Is threatening an ally business as usual? Tell me about all the times that recent presidents threatened a NATO ally...

Things change. Allies just used to be threatened in private. Even today, the UK, Canada, and others are supporting the US and Israel in taking down the regime.

I’m not suggesting things haven’t or can’t change, but I am suggesting we haven’t seen any pivotal turning points, at least not yet.


We have, they were just a long time ago, and people are only just now noticing because Obama and Biden were relatively restrained and Trump I was simply incompetent.

But all the things that allow Trump to do that he's doing happened a long time ago


I get where you're coming from. Every US administration has been corrupt, flaunted the constitution, started illegal wars (at least in the last 100 years or so)

It does kind of drive me nuts that people don't remember Bush very well, and give Obama and Biden passes on their own crimes.

That said, i do honestly believe that Trump has taken the level of corruption and abject cruelty to a new level. But this was inevitable; both parties have spent 50 years building this reality. I won't be surprised when the next Democrat also deports millions and starts illegal wars.

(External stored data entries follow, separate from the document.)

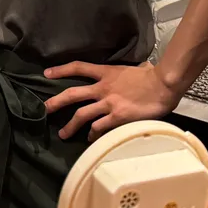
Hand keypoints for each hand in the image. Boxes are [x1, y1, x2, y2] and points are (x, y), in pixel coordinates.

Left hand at [44, 61, 183, 140]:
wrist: (163, 85)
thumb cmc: (152, 76)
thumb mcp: (133, 68)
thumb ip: (125, 72)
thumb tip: (138, 68)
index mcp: (106, 73)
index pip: (78, 67)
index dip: (61, 69)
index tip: (46, 73)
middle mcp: (102, 88)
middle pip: (72, 94)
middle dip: (56, 102)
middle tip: (44, 109)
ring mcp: (108, 103)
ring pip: (81, 114)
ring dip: (70, 126)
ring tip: (63, 134)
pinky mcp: (116, 117)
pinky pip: (98, 127)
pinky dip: (92, 134)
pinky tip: (89, 139)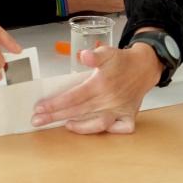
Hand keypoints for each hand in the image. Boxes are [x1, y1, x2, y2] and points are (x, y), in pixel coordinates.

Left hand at [30, 42, 161, 133]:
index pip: (73, 97)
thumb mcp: (107, 52)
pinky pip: (120, 128)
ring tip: (65, 125)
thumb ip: (94, 55)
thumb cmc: (121, 61)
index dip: (55, 104)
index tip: (39, 108)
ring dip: (80, 127)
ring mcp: (120, 109)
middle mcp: (109, 99)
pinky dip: (109, 131)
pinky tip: (94, 128)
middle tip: (37, 121)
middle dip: (56, 117)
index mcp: (101, 84)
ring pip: (98, 124)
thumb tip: (84, 56)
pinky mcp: (129, 115)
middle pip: (79, 111)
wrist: (145, 66)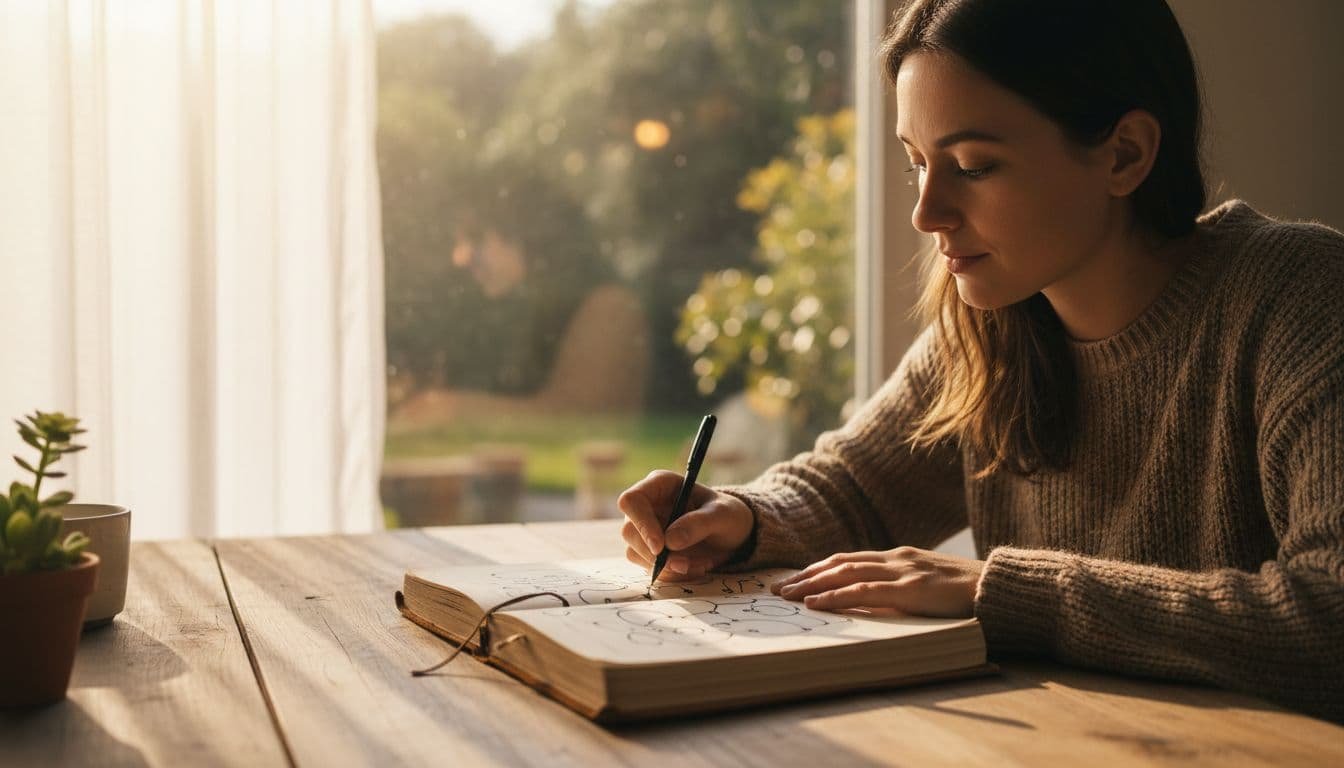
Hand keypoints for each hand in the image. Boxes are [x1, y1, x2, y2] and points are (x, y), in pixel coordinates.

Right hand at [618, 470, 753, 580]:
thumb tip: (670, 541)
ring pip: (635, 552)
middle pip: (629, 531)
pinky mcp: (649, 550)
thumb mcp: (723, 515)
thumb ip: (699, 523)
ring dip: (666, 567)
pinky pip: (649, 568)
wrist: (731, 535)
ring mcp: (645, 529)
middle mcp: (647, 505)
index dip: (641, 523)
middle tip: (684, 565)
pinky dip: (671, 574)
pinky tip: (694, 567)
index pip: (632, 500)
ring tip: (698, 565)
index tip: (661, 547)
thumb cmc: (727, 515)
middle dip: (655, 554)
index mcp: (660, 485)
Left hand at [771, 547, 983, 617]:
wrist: (1000, 587)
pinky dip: (836, 596)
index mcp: (898, 556)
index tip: (794, 580)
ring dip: (811, 584)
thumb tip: (869, 604)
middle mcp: (895, 558)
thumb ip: (900, 588)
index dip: (818, 569)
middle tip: (778, 588)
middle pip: (839, 563)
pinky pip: (865, 592)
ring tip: (788, 596)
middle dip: (805, 575)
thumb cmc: (967, 594)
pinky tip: (816, 603)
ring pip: (845, 573)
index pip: (848, 559)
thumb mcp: (928, 585)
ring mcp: (903, 571)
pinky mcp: (911, 589)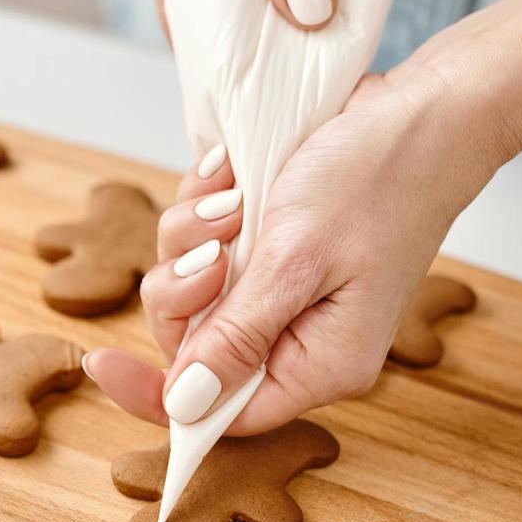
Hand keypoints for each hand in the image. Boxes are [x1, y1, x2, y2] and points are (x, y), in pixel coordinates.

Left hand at [84, 0, 521, 433]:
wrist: (419, 108)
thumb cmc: (381, 179)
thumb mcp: (297, 260)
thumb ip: (237, 336)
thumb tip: (186, 403)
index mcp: (320, 363)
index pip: (221, 412)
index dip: (158, 395)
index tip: (101, 362)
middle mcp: (299, 337)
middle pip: (193, 345)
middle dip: (182, 288)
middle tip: (212, 242)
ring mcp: (283, 291)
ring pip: (190, 288)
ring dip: (192, 236)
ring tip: (234, 197)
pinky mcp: (269, 248)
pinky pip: (202, 242)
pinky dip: (204, 206)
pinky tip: (233, 174)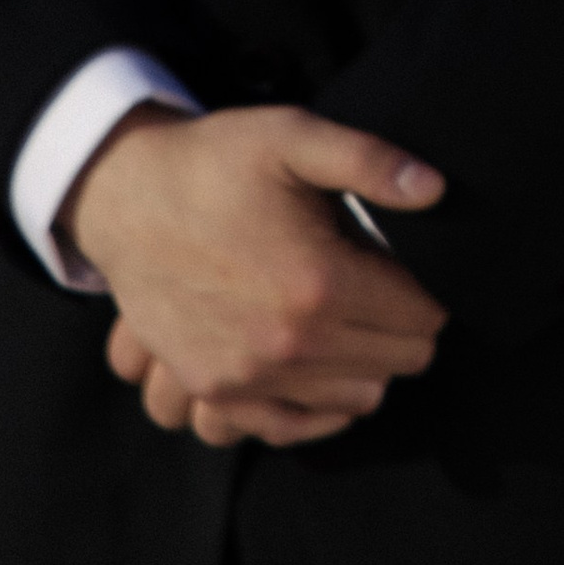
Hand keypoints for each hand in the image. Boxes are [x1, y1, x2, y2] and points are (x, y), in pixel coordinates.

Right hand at [66, 104, 446, 450]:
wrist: (126, 196)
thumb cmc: (217, 162)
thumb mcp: (294, 136)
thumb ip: (372, 160)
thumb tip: (436, 188)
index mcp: (319, 282)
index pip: (422, 318)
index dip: (431, 292)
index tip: (415, 270)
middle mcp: (288, 343)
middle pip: (398, 361)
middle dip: (407, 326)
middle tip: (388, 288)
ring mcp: (247, 376)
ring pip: (356, 399)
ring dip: (369, 363)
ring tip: (356, 318)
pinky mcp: (216, 389)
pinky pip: (292, 428)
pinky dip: (321, 407)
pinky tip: (328, 371)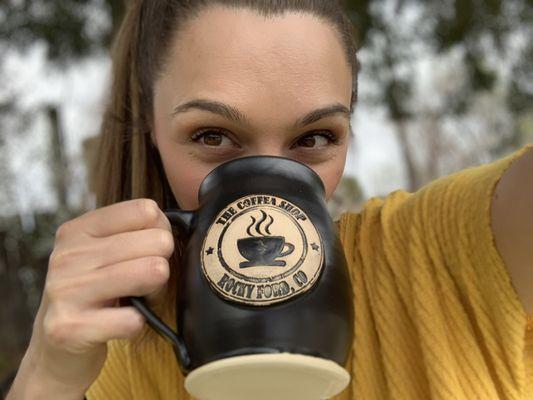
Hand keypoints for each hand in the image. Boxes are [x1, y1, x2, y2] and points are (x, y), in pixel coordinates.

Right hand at [8, 199, 173, 397]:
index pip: (145, 211)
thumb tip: (170, 230)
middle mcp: (68, 255)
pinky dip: (138, 324)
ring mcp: (66, 290)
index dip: (161, 232)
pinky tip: (122, 323)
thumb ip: (135, 233)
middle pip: (157, 241)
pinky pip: (134, 319)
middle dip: (162, 264)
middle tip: (144, 282)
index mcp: (78, 230)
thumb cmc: (94, 293)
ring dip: (155, 291)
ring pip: (152, 272)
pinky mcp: (69, 328)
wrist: (57, 346)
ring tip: (138, 300)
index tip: (149, 251)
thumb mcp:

I don't disagree with you, in general. My point here only was that I don't think the specific language used is correct. For me a turning point would be like, the Japanese declaring war on the United States and attacking Pearl Harbor, or Napoleon being defeated by the Duke, or the French Revolution, or something more along those lines. Bombing Iran (we've done stuff like that before), arresting Maduro - Noriega (sp?), federal vs state standoffs - yep done that before. Largely this is the routine mess of democracy, and it's heightened and more exposed because it's the United States of America and also because our republic has 340 million people from all over the world - there's going to be some differences of opinion.

Of course "this time" can be different for these things but I'm not sure I've seen anything I'd construe as a turning point or significant change or anything quite like that.